What was once a darling of Aussie tech investors is now a shell of its former glory. Falling from AI’s peak, the training and data labeling company’s shares are now 41.5% below where they finished last year. All this is made more confusing by surprise moves by other global companies with exposure to the booming sector.

However, how long can such a steep decline continue? Especially given the relevance of Appen in what is considered a the hottest Currently the industry.

Can the continued scaling of the market now go wrong?

There is a question of crowd

Appen’s first-half results for 2023 did not inspire confidence among investors. Facing a challenging environment, the data solutions company posted a 24% decline in revenue, which fell to US$138.9 million compared to the prior corresponding period.

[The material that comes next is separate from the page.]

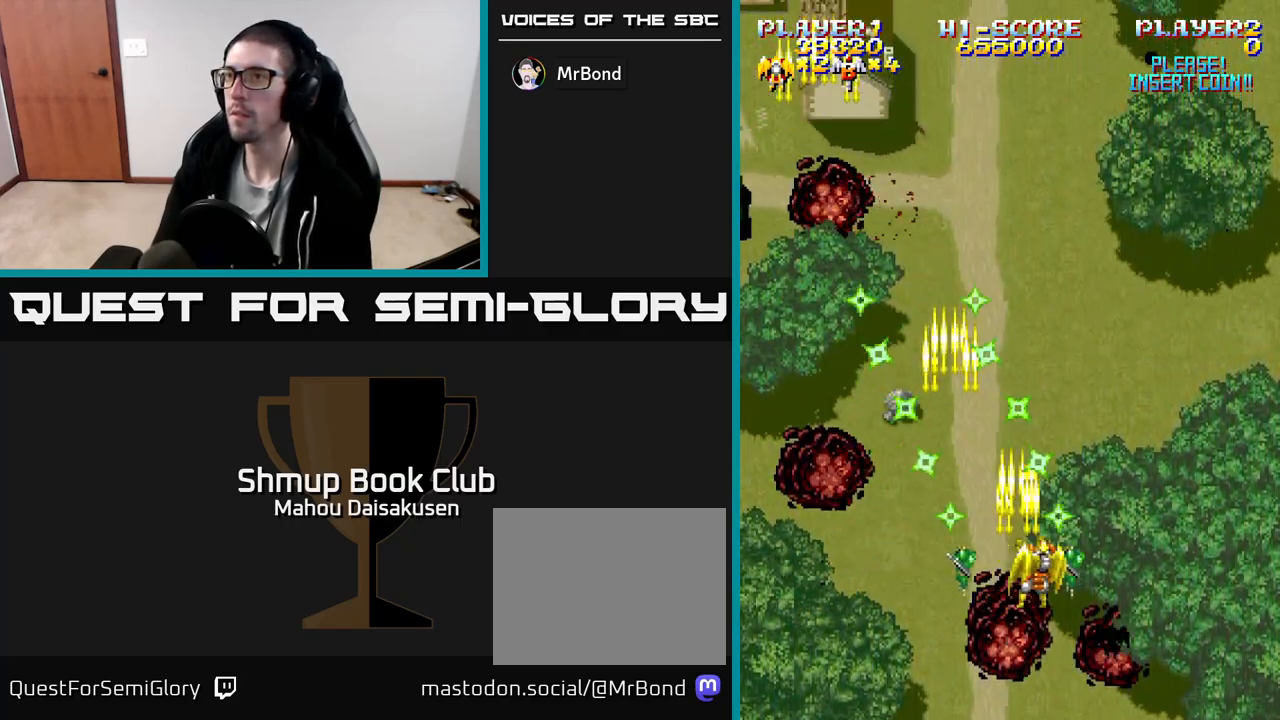
{"buttons": ["A"], "events": [[17, "DPAD_RIGHT", "up"], [17, "DPAD_UP", "down"], [167, "DPAD_RIGHT", "down"], [183, "DPAD_UP", "up"], [300, "DPAD_RIGHT", "up"], [317, "DPAD_UP", "down"], [350, "DPAD_UP", "up"], [367, "DPAD_LEFT", "down"], [400, "DPAD_LEFT", "up"]]}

Furthermore, Appen’s underlying EBITDA took a hit during the period, posting a loss for half of the segment. A reduced revenue profile and increased costs were the reasons for the negative result.

These facts alone would not necessarily be a problem if long-term investors were jolted into a generally positive trend. Unfortunately, analysts and shareholders have become more skeptical about whether Appen can face the existential threat — a fear reflected in Appen’s share price.

As an example, one analyst on Appen’s earnings call commented:

Maybe the crowd model is dead or something has been thought about? Maybe there’s a disruption somewhere that Appen can’t take advantage of… and we’re just working with rebranding the old stuff?

Here’s a reference to Appen’s reliance on paying people to provide data labeling to create training datasets. Real people need to be paid to do the manually intensive work of observing and annotating data.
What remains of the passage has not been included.